#### Task statement
I would like the entries transcribed word for word, please, with the pictures removed.
=== Source material ===
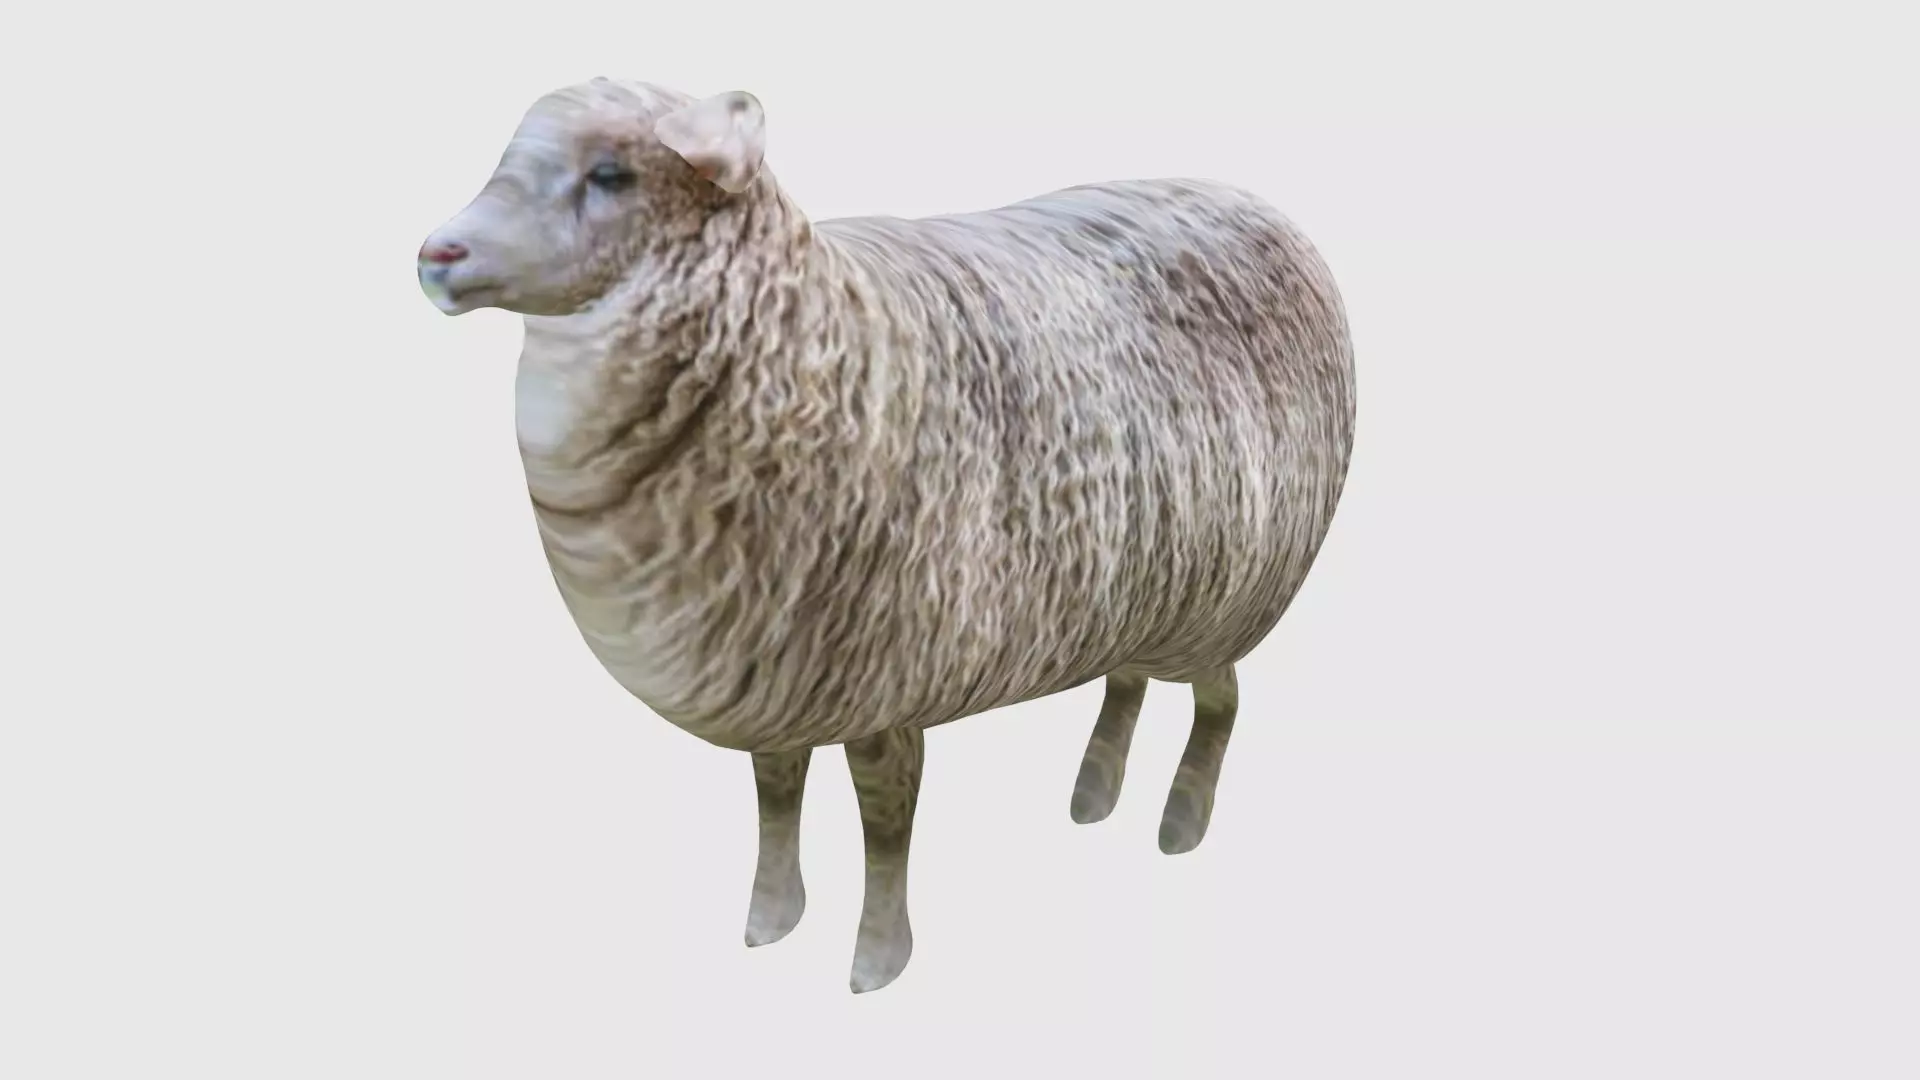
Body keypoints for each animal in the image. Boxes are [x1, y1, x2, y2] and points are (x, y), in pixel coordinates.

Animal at [416, 77, 1357, 994]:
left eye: (612, 174)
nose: (436, 257)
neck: (809, 339)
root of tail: (1257, 202)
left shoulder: (887, 676)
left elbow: (885, 824)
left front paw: (875, 958)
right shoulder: (777, 674)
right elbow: (777, 795)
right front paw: (770, 918)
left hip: (1228, 592)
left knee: (1220, 704)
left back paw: (1180, 820)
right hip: (1135, 577)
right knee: (1126, 683)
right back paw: (1093, 793)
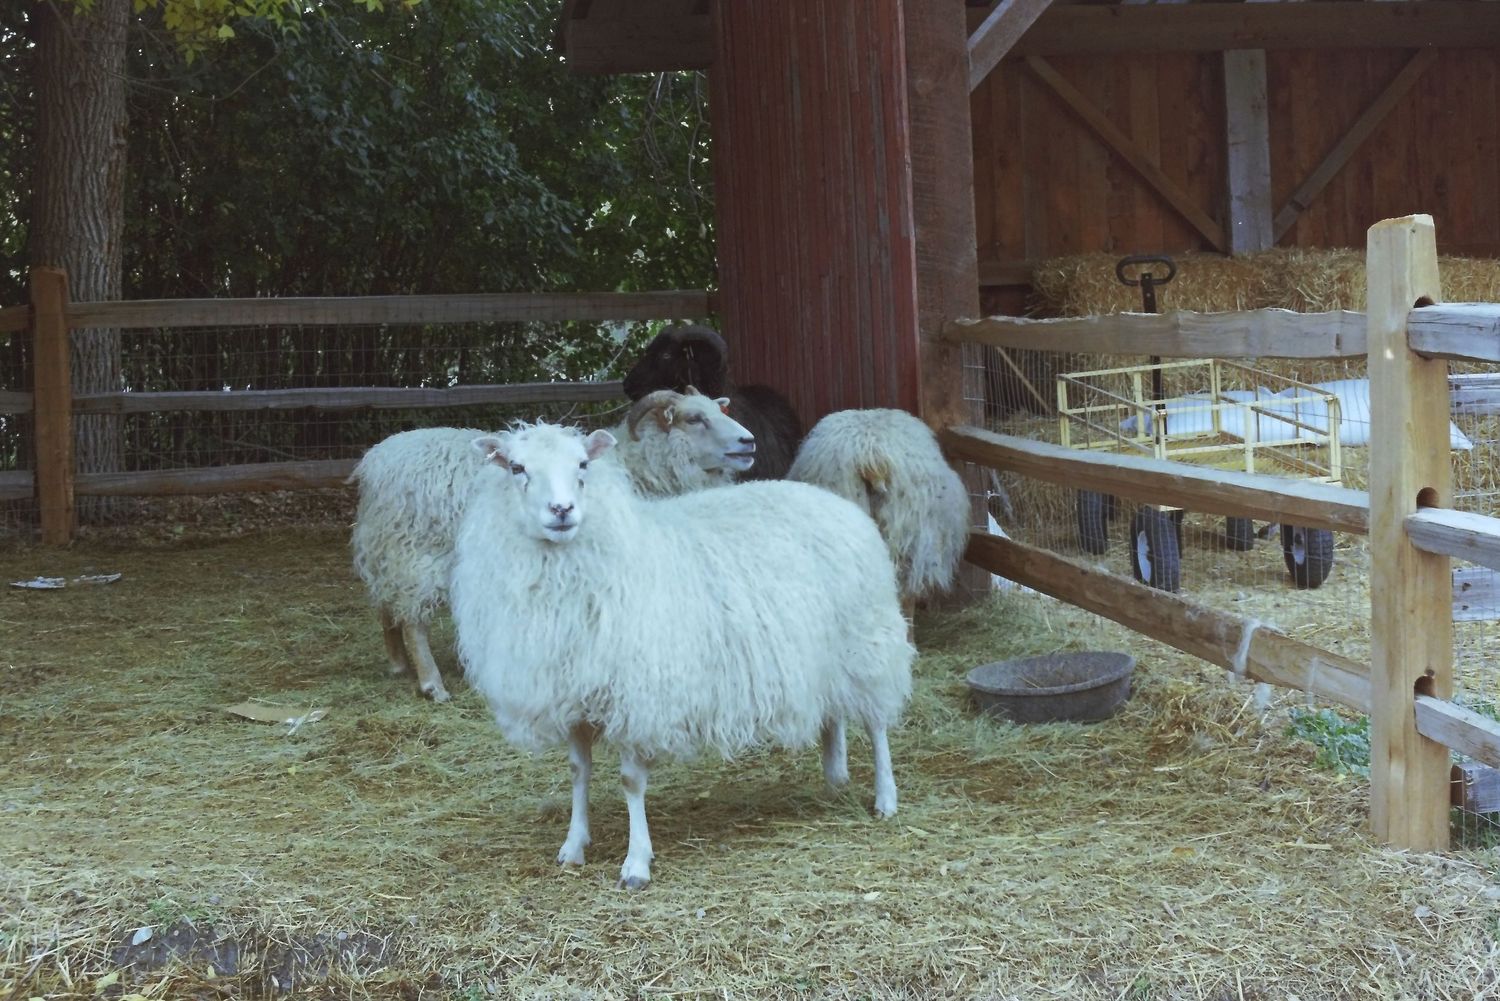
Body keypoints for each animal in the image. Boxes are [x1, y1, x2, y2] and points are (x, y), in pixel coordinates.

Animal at [348, 388, 754, 703]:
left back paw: (399, 665)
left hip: (388, 548)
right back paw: (432, 684)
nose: (748, 441)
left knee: (386, 606)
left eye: (719, 410)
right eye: (694, 419)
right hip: (416, 553)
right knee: (413, 619)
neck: (639, 466)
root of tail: (375, 462)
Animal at [450, 420, 914, 889]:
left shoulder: (637, 697)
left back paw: (886, 797)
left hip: (866, 643)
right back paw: (835, 778)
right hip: (822, 653)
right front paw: (573, 845)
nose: (562, 510)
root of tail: (832, 501)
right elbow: (579, 772)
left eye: (582, 465)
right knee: (831, 712)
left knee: (876, 724)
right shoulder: (574, 695)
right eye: (517, 468)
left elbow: (630, 781)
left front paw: (636, 862)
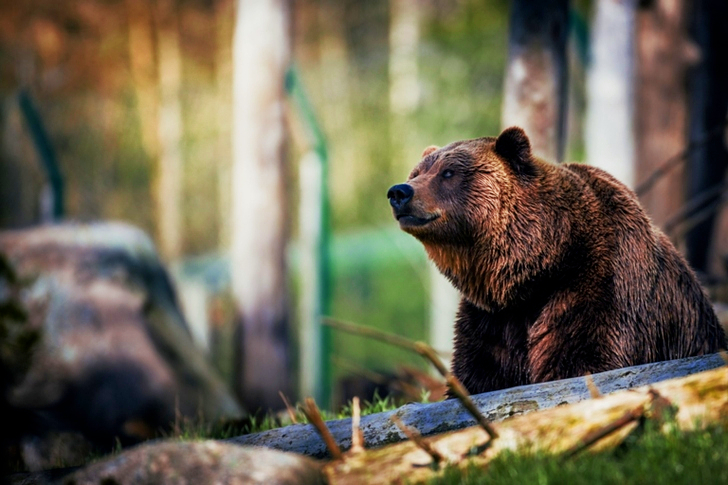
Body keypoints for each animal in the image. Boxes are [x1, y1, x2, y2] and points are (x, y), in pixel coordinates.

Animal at [387, 126, 727, 395]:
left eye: (448, 173)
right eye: (417, 173)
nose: (399, 191)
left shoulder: (599, 285)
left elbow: (582, 359)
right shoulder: (492, 318)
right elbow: (479, 373)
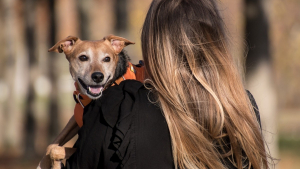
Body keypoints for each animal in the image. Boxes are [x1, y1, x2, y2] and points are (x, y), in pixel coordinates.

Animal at [36, 34, 137, 169]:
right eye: (83, 57)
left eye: (107, 59)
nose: (98, 76)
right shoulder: (75, 118)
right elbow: (52, 145)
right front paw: (43, 164)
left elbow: (56, 150)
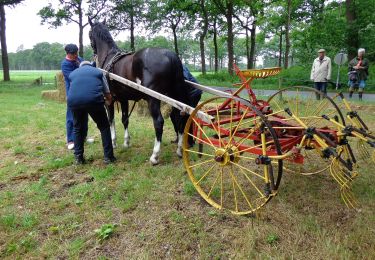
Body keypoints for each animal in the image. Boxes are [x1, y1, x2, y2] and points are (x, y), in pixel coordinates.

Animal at [89, 19, 191, 165]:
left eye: (89, 33)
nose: (93, 51)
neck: (109, 57)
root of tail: (170, 55)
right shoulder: (123, 99)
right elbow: (124, 119)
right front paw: (126, 142)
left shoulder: (109, 100)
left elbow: (111, 120)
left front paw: (114, 142)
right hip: (175, 96)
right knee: (180, 117)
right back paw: (179, 149)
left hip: (153, 99)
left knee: (159, 122)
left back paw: (155, 156)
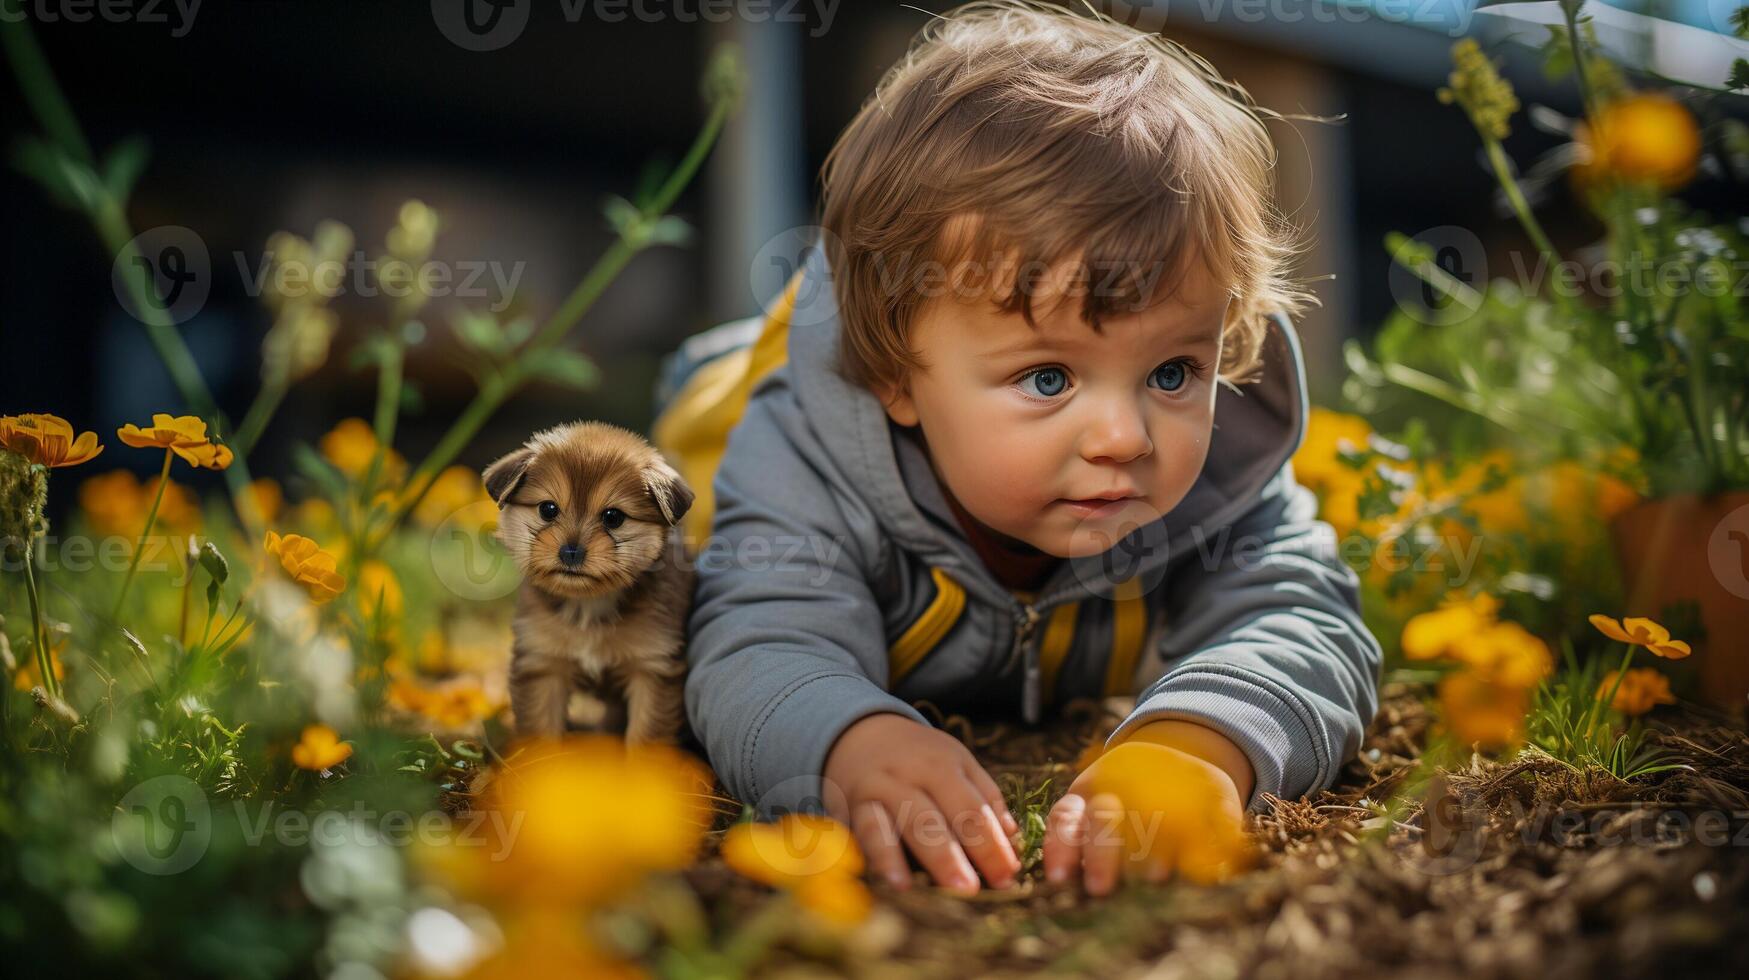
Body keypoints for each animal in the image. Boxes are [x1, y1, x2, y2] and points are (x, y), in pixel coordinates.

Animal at [486, 416, 696, 745]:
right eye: (548, 509)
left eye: (613, 517)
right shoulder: (543, 664)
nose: (570, 552)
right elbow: (542, 733)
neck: (589, 605)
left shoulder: (652, 669)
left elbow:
===
#### Your solution
Body keypoints for each animal in the image. Boxes are [x1, y1, x2, y2] and points are (x, y), in pixel coordinates.

Animal at [416, 77, 1357, 994]:
left eye: (612, 174)
nose: (436, 257)
neck: (809, 339)
root of tail: (1257, 202)
left shoulder: (887, 676)
left elbow: (885, 824)
left front paw: (875, 958)
right shoulder: (777, 674)
right elbow: (777, 795)
right front paw: (770, 918)
left hip: (1228, 592)
left knee: (1220, 704)
left back paw: (1180, 820)
right hip: (1135, 577)
right knee: (1126, 683)
right back paw: (1093, 793)
Body keypoints for each animal in the image. Boxes are [x1, y1, x2, y2] and points are (x, y), in pixel coordinates.

Animal at [348, 388, 754, 703]:
left back paw: (399, 665)
left hip: (388, 548)
right back paw: (432, 684)
nose: (748, 441)
left knee: (386, 606)
left eye: (719, 410)
right eye: (694, 419)
right hip: (416, 553)
right knee: (413, 619)
neck: (639, 466)
root of tail: (375, 462)
Animal at [450, 420, 914, 889]:
left shoulder: (637, 697)
left back paw: (886, 797)
left hip: (866, 643)
right back paw: (835, 778)
right hip: (822, 653)
right front paw: (573, 845)
nose: (562, 510)
root of tail: (832, 501)
right elbow: (579, 772)
left eye: (582, 465)
right knee: (831, 712)
left knee: (876, 724)
right shoulder: (574, 695)
right eye: (517, 468)
left elbow: (630, 781)
left front paw: (636, 862)
Body keypoints for each animal in the image. Boxes are [x1, y1, x2, y2] and points are (x, y), in pixel coordinates.

Animal at [387, 126, 727, 395]:
left eye: (448, 173)
right eye: (417, 173)
nose: (399, 191)
left shoulder: (599, 285)
left elbow: (582, 359)
right shoulder: (492, 318)
right elbow: (479, 373)
Body keypoints for each animal in the image. Boxes are [x1, y1, x2, y2] and points are (x, y), in pixel coordinates.

Animal at [36, 34, 137, 169]:
right eye: (83, 57)
left eye: (107, 59)
nose: (98, 76)
right shoulder: (75, 118)
right elbow: (52, 145)
right front paw: (43, 164)
left elbow: (56, 150)
Body keypoints for each animal in the image. Boxes are [x1, y1, x2, y2] and points are (x, y), in pixel coordinates.

Animal at [89, 19, 191, 165]:
left eye: (89, 33)
nose: (93, 51)
neck: (109, 57)
root of tail: (170, 55)
right shoulder: (123, 99)
right elbow: (124, 119)
right front paw: (126, 142)
left shoulder: (109, 100)
left elbow: (111, 120)
left front paw: (114, 142)
right hip: (175, 96)
right knee: (180, 117)
right back paw: (179, 149)
left hip: (153, 99)
left knee: (159, 122)
left back paw: (155, 156)
Body keypoints for each animal in the image. Boxes are [x1, y1, x2, y2] and points are (x, y), in pixel coordinates.

Animal at [486, 416, 696, 745]:
right eye: (548, 509)
left eye: (613, 517)
right shoulder: (543, 664)
nose: (570, 552)
right elbow: (542, 733)
neck: (589, 605)
left shoulder: (652, 669)
left elbow:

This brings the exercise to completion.